Henebiens Margot, Vahl Anco, Koelemay Mark J W
Department of Surgery of Tergooiziekenhuizen, Hilversum, The Netherlands.
J Vasc Surg. 2008 Mar;47(3):676-81. doi: 10.1016/j.jvs.2007.09.004. Epub 2008 Jan 22.
Abdominal aortic aneurysm (AAA) is an age-related disease. In an aging population, the prevalence of AAA is likely to increase. Open AAA repair in patients aged >80 years is often not considered because of their advanced age as such or because of comorbidities. In addition, little is known about the natural history in such patients or survival after successful repair. We performed a systematic review of the literature to determine peri-operative and late survival after AAA repair in octogenarians
The Medline, Embase, and Cochrane databases were searched to identify all studies reporting on octogenarians undergoing AAA repair published between January 1966 and June 2006. Two independent observers assessed the methodologic quality of the included studies and the data extraction.
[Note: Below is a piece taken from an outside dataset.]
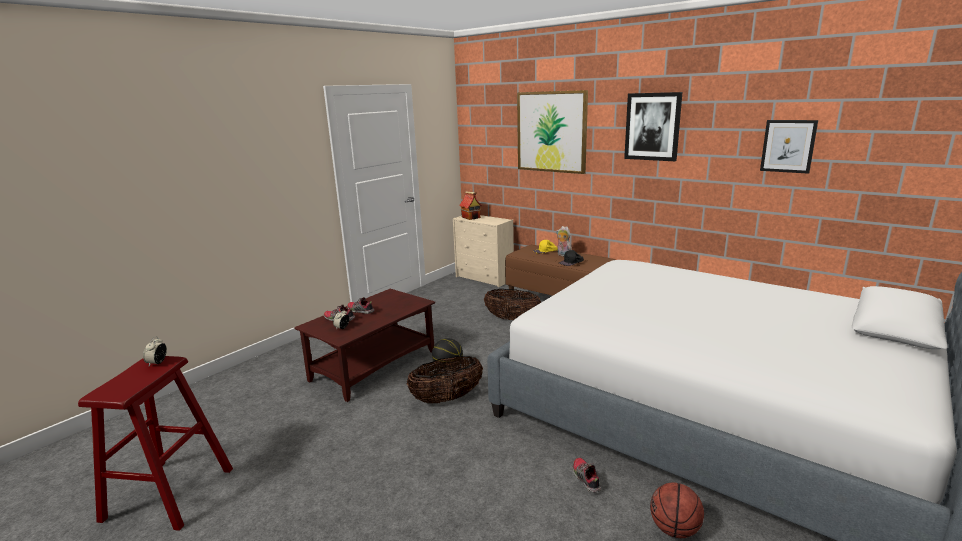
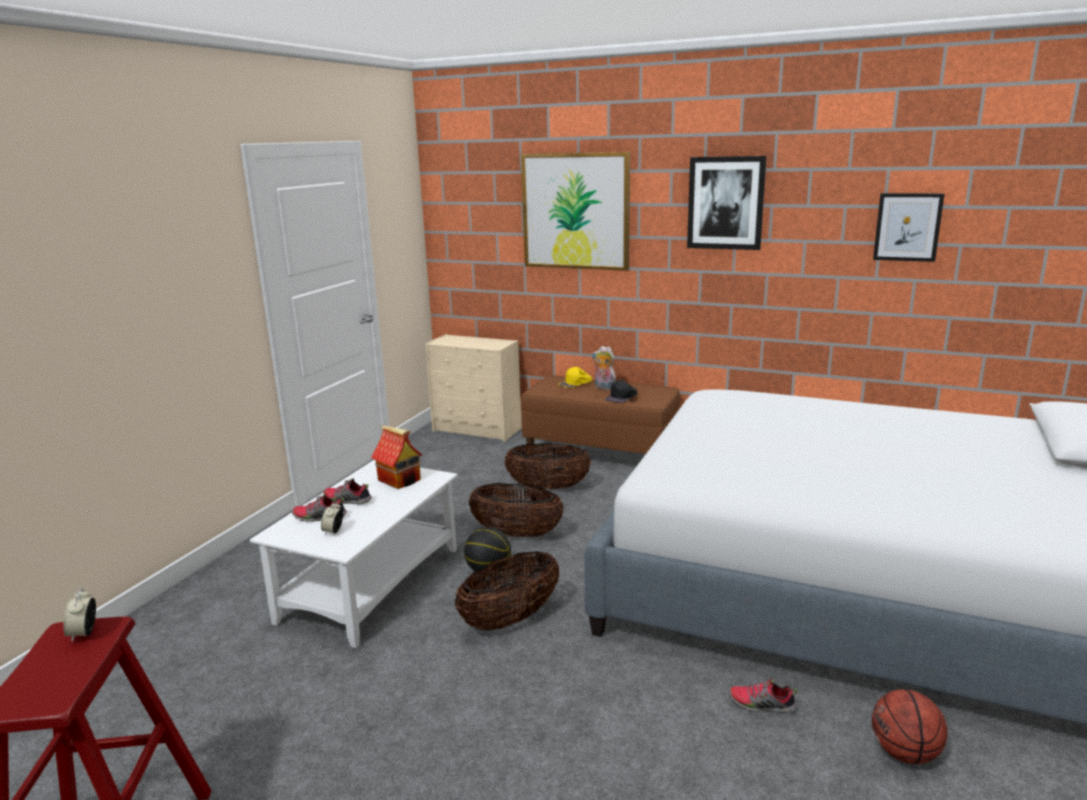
camera: 15 degrees left, 0 degrees up
brown coffee table [294,289,435,402] -> white coffee table [250,460,458,648]
toy house [459,191,482,220] -> toy house moved to [371,425,422,489]
shoe [573,458,601,493] -> shoe turned 45 degrees counterclockwise [729,676,798,713]
none -> basket [469,483,564,538]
Outcomes were rates of perioperative mortality, complications, and long-term survival after open or endovascular repair (EVAR). Summary estimates with 95% confidence interval (CI) were calculated using a random effects model.
Thirty-nine articles were included. The median aneurysm size was 6.7 cm in the conventional AAA repair group of 1534 patients. The perioperative mortality was 0% to 33%, with a pooled mortality of 7.5% (95% CI, 6.2% to 9.0%). The median 5-year survival rate for this group was 60% (range, 14% to 86%). In the 1045 patients treated with EVAR, the median aneurysm size was 5.9 cm. Their pooled perioperative mortality varied from 0% to 6%, with a pooled mortality of 4.6% (95% CI, 3.4 to 6.0%). We could not derive 5-year survival rates from articles describing endovascular repair of AAA.
The mortality rate after open or endovascular AAA repair in carefully selected octogenarians seems acceptable but is higher than the mortality rate in younger patients. Long-term survival rates were acceptable, but small sample size, selection, and publication bias must be taken into account. Finally, selection criteria for successful surgery with low mortality and morbidity rates cannot be derived from the literature.
腹主动脉瘤(AAA)是一种与年龄相关的疾病。在老龄化人群中,AAA的患病率可能会增加。由于年龄较大或存在合并症,80岁以上患者通常不考虑进行开放性AAA修复。此外,对于这类患者的自然病史或成功修复后的生存率知之甚少。我们对文献进行了系统综述,以确定八旬老人AAA修复术后的围手术期和远期生存率。
检索Medline、Embase和Cochrane数据库,以识别1966年1月至2006年6月期间发表的所有关于八旬老人接受AAA修复的研究。两名独立观察者评估纳入研究的方法学质量和数据提取情况。结局指标为开放性或血管腔内修复(EVAR)术后的围手术期死亡率、并发症发生率和长期生存率。使用随机效应模型计算95%置信区间(CI)的汇总估计值。
纳入39篇文章。在1534例患者的传统AAA修复组中,动脉瘤大小中位数为6.7 cm。围手术期死亡率为0%至33%,汇总死亡率为7.5%(95%CI,6.2%至9.0%)。该组的5年生存率中位数为60%(范围,14%至86%)。在接受EVAR治疗的1045例患者中,动脉瘤大小中位数为5.9 cm。他们的汇总围手术期死亡率从0%至6%不等,汇总死亡率为4.6%(95%CI,3.4至6.0%)。我们无法从描述AAA血管腔内修复的文章中得出5年生存率。
在经过精心挑选的八旬老人中,开放性或血管腔内AAA修复术后的死亡率似乎可以接受,但高于年轻患者。长期生存率是可以接受的,但必须考虑样本量小、选择偏倚和发表偏倚。最后,无法从文献中得出低死亡率和发病率的成功手术选择标准。